Inhibited destruction of dust by supernova in a clumpy medium

TL;DR

This study shows that in a clumpy medium, supernova shock waves destroy less dust, with more dust surviving in highly inhomogeneous environments, affecting the net dust evolution in galaxies.

Contribution

It demonstrates how medium inhomogeneity influences dust survival during supernova shocks, highlighting the importance of clumpiness in dust destruction models.

Findings

Dust destruction is inhibited in more inhomogeneous media.

Surviving dust mass saturates after several radiative times, regardless of gas density.

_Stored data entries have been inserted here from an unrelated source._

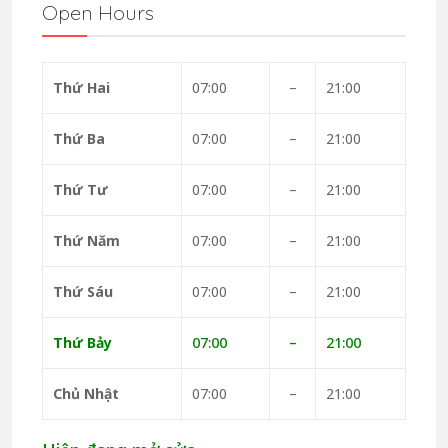
Open Hours
Thứ Hai
07:00
–
21:00
Thứ Ba
07:00
–
21:00
Thứ Tư
07:00
–
21:00
Thứ Năm
07:00
–
21:00
Thứ Sáu
07:00
–
21:00
Thứ Bảy
07:00
–
21:00
Chủ Nhật
07:00
–
21:00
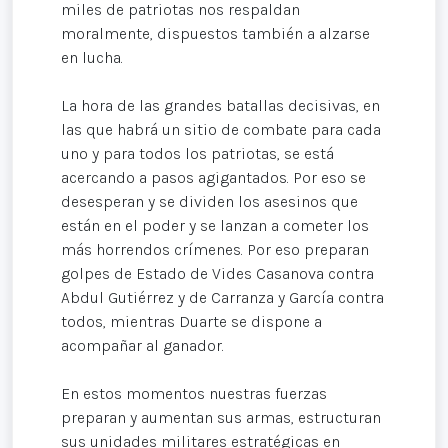
miles de patriotas nos respaldan
moralmente, dispuestos también a alzarse
en lucha.
La hora de las grandes batallas decisivas, en
las que habrá un sitio de combate para cada
uno y para todos los patriotas, se está
acercando a pasos agigantados. Por eso se
desesperan y se dividen los asesinos que
están en el poder y se lanzan a cometer los
más horrendos crímenes. Por eso preparan
golpes de Estado de Vides Casanova contra
Abdul Gutiérrez y de Carranza y García contra
todos, mientras Duarte se dispone a
acompañar al ganador.
En estos momentos nuestras fuerzas
preparan y aumentan sus armas, estructuran
sus unidades militares estratégicas en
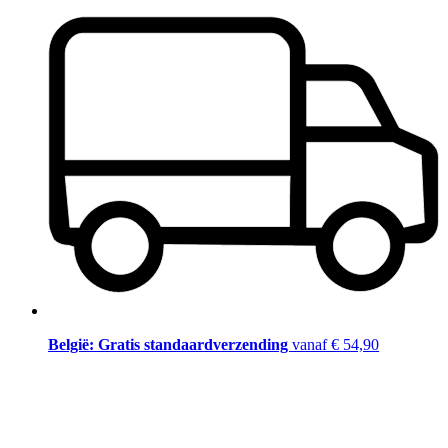
België: Gratis standaardverzending
vanaf € 54,90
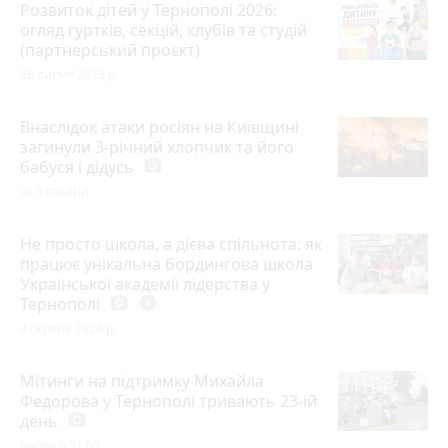
Розвиток дітей у Тернополі 2026:
огляд гуртків, секцій, клубів та студій
(партнерський проєкт)
28 липня 2026 р.
Внаслідок атаки росіян на Київщині
загинули 3-річний хлопчик та його
бабуся і дідусь
photo_camera
за 3 години
Не просто школа, а дієва спільнота: як
працює унікальна бордингова школа
Української академії лідерства у
Тернополі
photo_camera
play_circle_filled
4 серпня 2026 р.
Мітинги на підтримку Михайла
Федорова у Тернополі тривають 23-ій
день
photo_camera
Вчора о 21:00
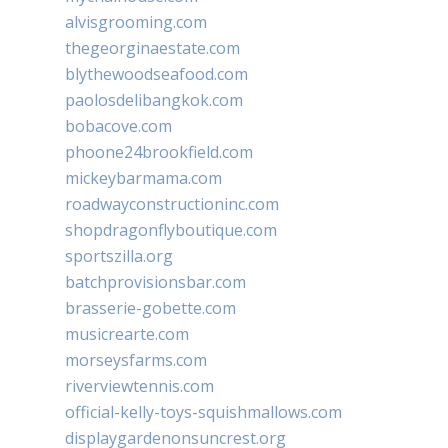
alvisgrooming.com
thegeorginaestate.com
blythewoodseafood.com
paolosdelibangkok.com
bobacove.com
phoone24brookfield.com
mickeybarmama.com
roadwayconstructioninc.com
shopdragonflyboutique.com
sportszilla.org
batchprovisionsbar.com
brasserie-gobette.com
musicrearte.com
morseysfarms.com
riverviewtennis.com
official-kelly-toys-squishmallows.com
displaygardenonsuncrest.org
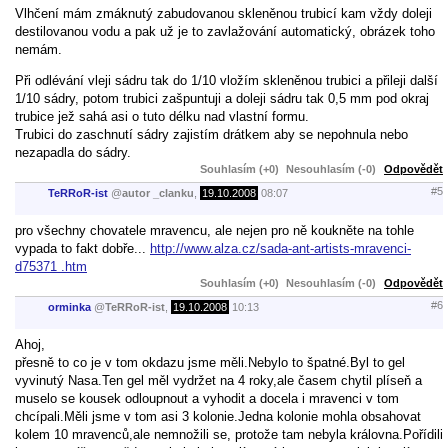
Vlhčení mám zmáknutý zabudovanou skleněnou trubicí kam vždy doleji
destilovanou vodu a pak už je to zavlažování automatický, obrázek toho
nemám.
Při odlévání vleji sádru tak do 1/10 vložím skleněnou trubici a přileji další
1/10 sádry, potom trubici zašpuntuji a doleji sádru tak 0,5 mm pod okraj
trubice jež sahá asi o tuto délku nad vlastní formu.
Trubici do zaschnutí sádry zajistím drátkem aby se nepohnula nebo
nezapadla do sádry.
Souhlasím (+0)
Nesouhlasím (-0)
Odpovědět
#5
TeRRoR-ist
@
autor _clanku
,
19.10.2008
08:07
pro všechny chovatele mravencu, ale nejen pro ně koukněte na tohle
vypada to fakt dobře...
http://www.alza.cz/sada-ant-artists-mravenci-
d75371 .htm
Souhlasím (+0)
Nesouhlasím (-0)
Odpovědět
#6
orminka
@
TeRRoR-ist
,
19.10.2008
10:13
Ahoj,
přesně to co je v tom okdazu jsme měli.Nebylo to špatné.Byl to gel
vyvinutý Nasa.Ten gel měl vydržet na 4 roky,ale časem chytil plíseň a
muselo se kousek odloupnout a vyhodit a docela i mravenci v tom
chcípali.Měli jsme v tom asi 3 kolonie.Jedna kolonie mohla obsahovat
kolem 10 mravenců,ale nemnožili se, protože tam nebyla královna.Pořídili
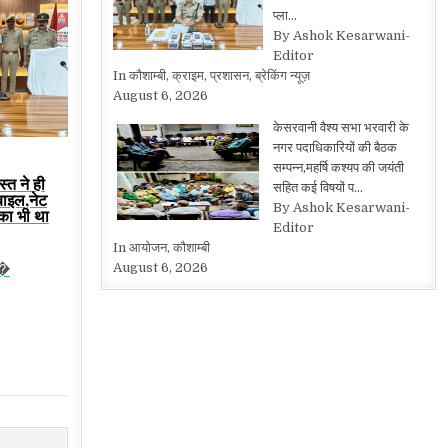
प्ला…
By Ashok Kesarwani-
Editor
In कौशाम्बी, क्राइम, प्रशासन, ब्रेकिंग न्यूज़
August 6, 2026
केसरवानी वैश्य सभा भरवारी के
नगर पदाधिकारियों की बैठक
सम्पन्न,महर्षि कश्यप की जयंती
स्त ने ही
सहित कई विषयों प…
बाइल,नेट
By Ashok Kesarwani-
 का भी था
Editor
In आयोजन, कौशाम्बी
August 6, 2026
ट�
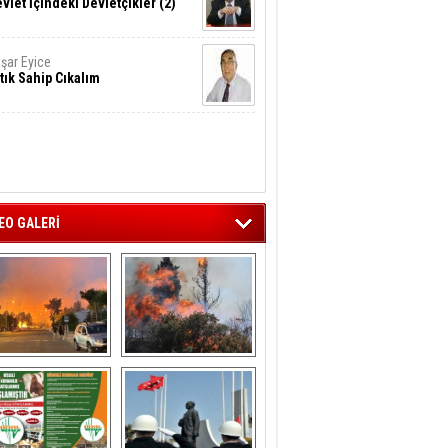
vlet İçindeki Devletçikler (2)
şar Eyice
tık Sahip Cıkalım
EO GALERİ
liağa ‘da  otluk 
Aliağa'nın Ciğerleri 
alanda çıkan 
Yandı
yangın evlere 
sıçramadan 
söndürüldü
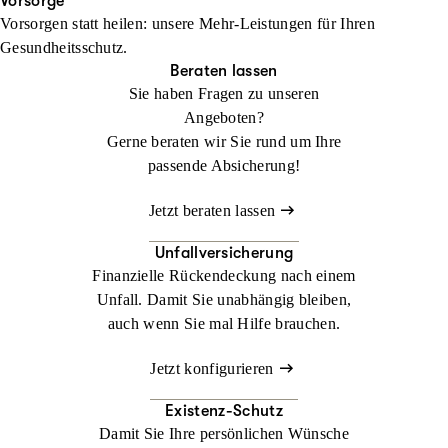
Ihren Urlaub. Im Ausland kann ein medizinischer Notfall schnell
Vorsorge
Vorsorgen statt heilen: unsere Mehr-Leistungen für Ihren
zur Herausforderung werden. Mit der
Jetzt konfigurieren
Beraten lassen
Gesundheitsschutz.
Auslandsreisekrankenversicherung sind Sie weltweit bestens
Beraten lassen
abgesichert.
Sie haben Fragen zu unseren
Angeboten?
Jetzt konfigurieren
Beraten lassen
Gerne beraten wir Sie rund um Ihre
passende Absicherung!
Jetzt beraten lassen
Unfallversicherung
Finanzielle Rückendeckung nach einem
Unfall. Damit Sie unabhängig bleiben,
auch wenn Sie mal Hilfe brauchen.
Jetzt konfigurieren
Existenz-Schutz
Damit Sie Ihre persönlichen Wünsche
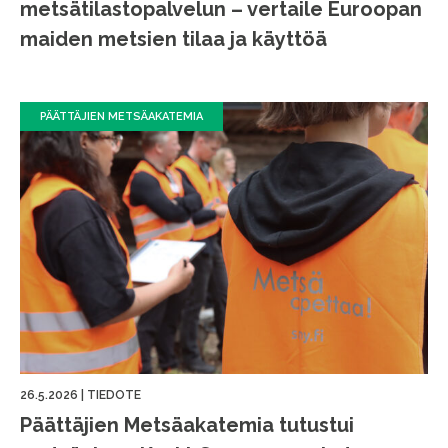
metsätilastopalvelun – vertaile Euroopan
maiden metsien tilaa ja käyttöä
PÄÄTTÄJIEN METSÄAKATEMIA
26.5.2026
|
TIEDOTE
Päättäjien Metsäakatemia tutustui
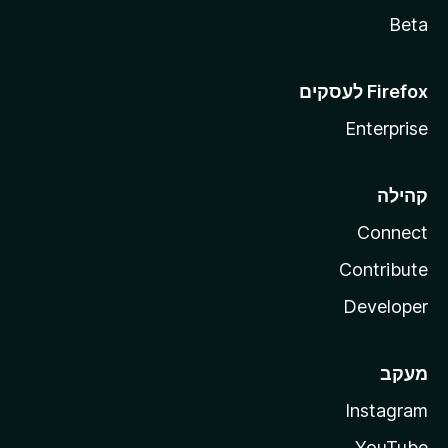
Beta
Enterprise
קהילה
Connect
Contribute
Developer
מעקב
Instagram
YouTube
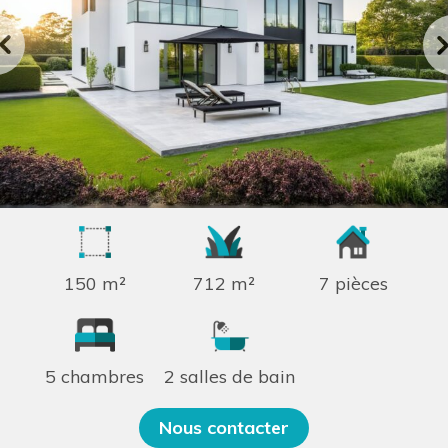
150 m²
712 m²
7 pièces
5 chambres
2 salles de bain
Nous contacter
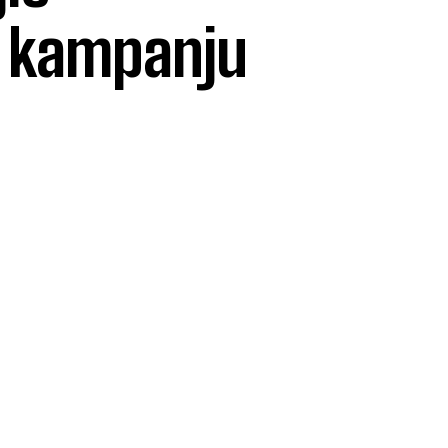
a kampanju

Clumpy media have smoother dust size and thermal phase distributions.

Abstract

The decrease rate of dust mass due to strong shock waves ($v_s\geq 150$ km s$^{-1}$) from supernovae (SNe) estimated for the Milky Way interstellar medium significantly exceeds the overall production rate by both asymptotic giant branch stars and core collapse SNe. The interplay between the production and destruction rates is critically important for evaluation of the net dust outcome from SNe at different conditions. In light of this, we study the dynamics of initially polydisperse dust grains pre-existing in an ambient medium swept up the SN shock front depending on magnitude of inhomogeneity (clumpiness) in the medium. We find that dust destruction inside the bubble is inhibited in more inhomogeneous medium: the larger amount of dust survives for the higher dispersion of density. This trend is set by the interrelation between radiative gas cooling and dust sputtering in different environment. After several radiative times the mass fraction of the survived dust saturates at the level almost independent on the gas mean density. We note that for more clumpy medium the distributions of dust over thermal phases of a gas inside the bubble and over sizes are smoother and flatter in comparison with those in a nearly homogeneous medium.